Die Bruchlinie zwischen Gold und Geld markiert auch die Beschaffenheit eines Marktes, in dem emotionale Eruptionen – zwischen Angstverkäufen und Hamstereinkäufen – an der Tagesordnung sind. Die endgültige Trennung in diesem Scheidungsdrama besiegelte übrigens ein Dekret von Richard Nixon im Jahr 1971 – mit dem sensationellen Ausgang, dass daraus nicht das substanzvolle Gold, sondern das substanzlose Geld als der große Gewinner hervorgeht. Die Begründung ist „so banal wie grundstürzend zugleich“, schreibt Dieter Schnaas: „Gold ist ohne Geld nichts und Geld ist ohne Gold alles.“
» Gold ist ohne Geld nichts und Geld ist ohne Gold alles. «
Dieter Schnaas
Vom Industriezeitalter zur Wissensökonomie
Es gehört zu den gerne übersehenen Abwegen der Geldgeschichte, dass die Industrielle Revolution in Europa mit dem Gold und Silber aus den Minen Lateinamerikas bezahlt wurde. 60.440 Tonnen Silber und 1.230 Tonnen Gold waren es in zwei Jahrhunderten, zwischen 1493 und 1690, die auf Schiffen nach Europa gebracht wurden. Eine Operation, bei der in knapp 50 Jahren mehr als 15 Millionen Indigene ums Leben kamen – auch, weil sie auf die perfiden Tauschpraktiken der Spanier und Portugiesen keine Antwort fanden.

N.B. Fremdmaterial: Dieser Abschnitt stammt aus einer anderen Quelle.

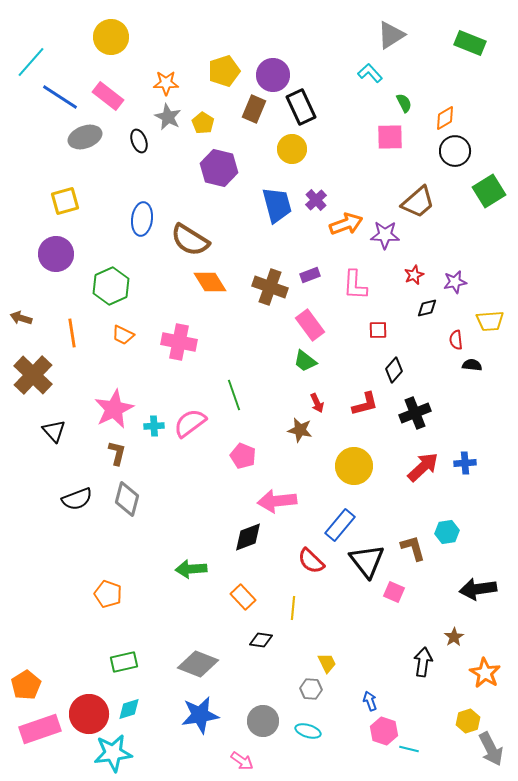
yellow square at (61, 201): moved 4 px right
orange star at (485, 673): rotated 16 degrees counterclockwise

Von da an ging es schnell. Zunächst vor allem in England. Die Industrielle Revolution ist eine Geschichte der Beschleunigung und der Mobilisierung, in deren Zentrum die Dampfmaschine stand. Ein Jahrhundert später war es der Autopionier Henry Ford, der die Idee der Massenproduktion am Fließband auf den Punkt brachte: „Sie können ein Auto in jeder Farbe haben, Hauptsache es ist schwarz.“ Die Konsequenz dieser Idee: Um zu garantieren, dass am Ende der Maschine möglichst viel Gleiches herauskommt, musste vorne möglichst viel Gleiches hineingesteckt werden. In diesem Sinne wurde der Mensch als Produktivkraft auf wenige Handgriffe reduziert und damit austauschbar gemacht.

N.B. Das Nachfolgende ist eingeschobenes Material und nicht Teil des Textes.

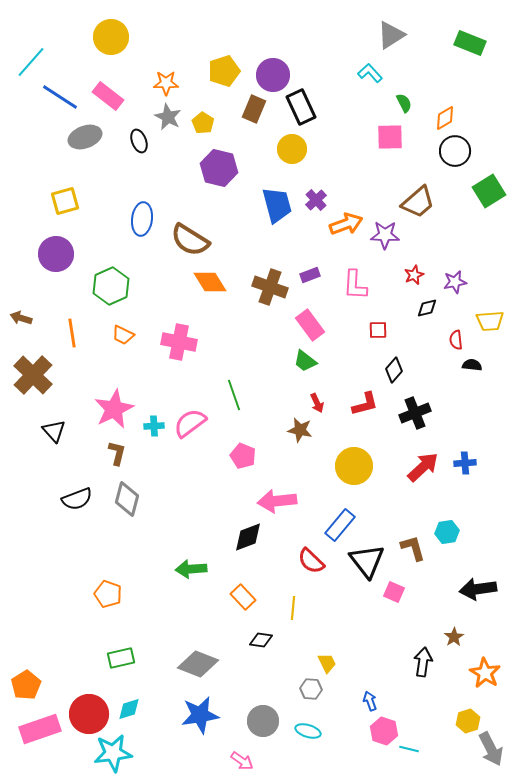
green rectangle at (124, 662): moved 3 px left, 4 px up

Das war die alte Arbeit, die der Logik der Fabrik gehorchte. Dass sie noch heute in unseren Köpfen spukt, zeigt sich darin, dass wir den Menschen und seine Individualität immer noch gerne als Störfaktor begreifen; als Sand im Getriebe der ansonsten reibungslos laufenden Maschine. Und die neue Arbeit? Sie beginnt in dem Moment, in dem wir begreifen, dass der Erfolg von Unternehmen heute davon abhängt, inwieweit Mitarbeiter selbstständig Probleme lösen und im Umgang mit Kunden mehr Wert schaffen; und dass man Engagement und Kreativität eben nicht mit der Stechuhr messen kann.

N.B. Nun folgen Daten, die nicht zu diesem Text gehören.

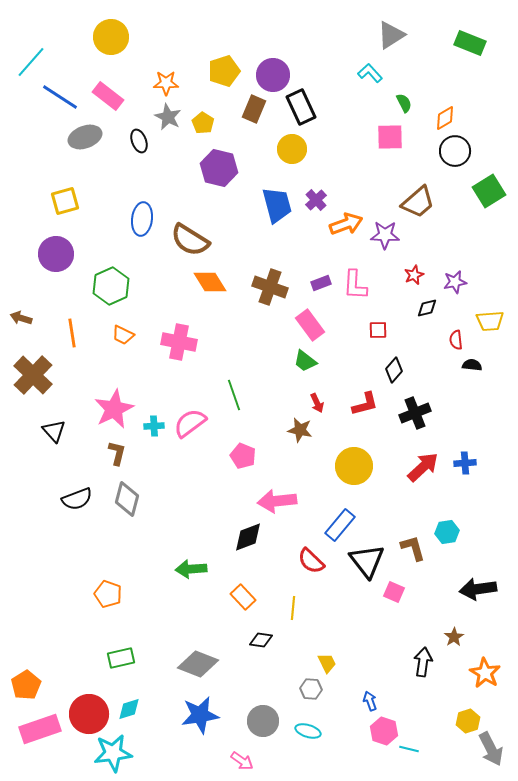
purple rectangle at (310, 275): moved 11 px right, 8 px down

Es war im Jahr 1998 als David Weinberger mit seinem „Cluetrain Manifest“ 95 Thesen an die Tür des neuen Jahrtausends nagelte. Die erste davon lautet: „Markets are conversations.“ Wenn Märkte als Gespräche begriffen werden, in denen sich Menschen über Unternehmensgrenzen hinweg austauschen, wird Information zur entscheidenden Ware.
Dass mit der Entwicklung von virtuellen Währungen wie Bitcoin die computerbasierte Lösung kryptografischer Aufgaben zur Gelddruckmaschine wird, ist ein Indiz dafür, dass wir endgültig in der Informationsgesellschaft angekommen sind. Eine Gelddruckmaschine wohlgemerkt, die bei 21 Millionen Stück so etwas wie eine künstliche Sollbruchstelle aufweist. Überspitzt könnte man formulieren, dass die Maschine sich selbst zerstören muss, um ihren Wert zu sichern. Ist das die nächste Blase? Wir werden es wissen, nachdem sie geplatzt ist.
Neue Menschenbilder
Das ist die eine Seite der Informationsökonomie. Die andere ist die, dass Wissen mehr wird, wenn wir es teilen. Das ist keine Plattitüde, sondern markiert das Ende eines jahrhundertealten Missverständnisses: dass der Mensch immer nur auf seinen persönlichen Vorteil bedacht ist. Heute scheint es fast so, als ob das Prinzip des Teilens ein Grundpfeiler des neuen Wirtschaftens wird. Stichwort: Sharing Economy. Wir nutzen heute viel mehr, als wir besitzen – Rechenleistung, Software, Wohnungen, Fortbewegungsmittel, Landschaften, Ideen. Und wir wissen, dass Kooperation heute nicht nur der Schlüssel ist, um erfolgreich zu agieren, sondern auch die treibende Kraft, wenn es um die Zukunft unseres Planeten geht.
Für Rutger Bregman ist dieser Perspektivenwechsel wichtig genug, um eine neue Geschichte der Menschheit zu schreiben. Mit unzähligen Beispielen, die belegen, dass wir im Grunde keine Ego-Maschinen sind, sondern soziale Wesen.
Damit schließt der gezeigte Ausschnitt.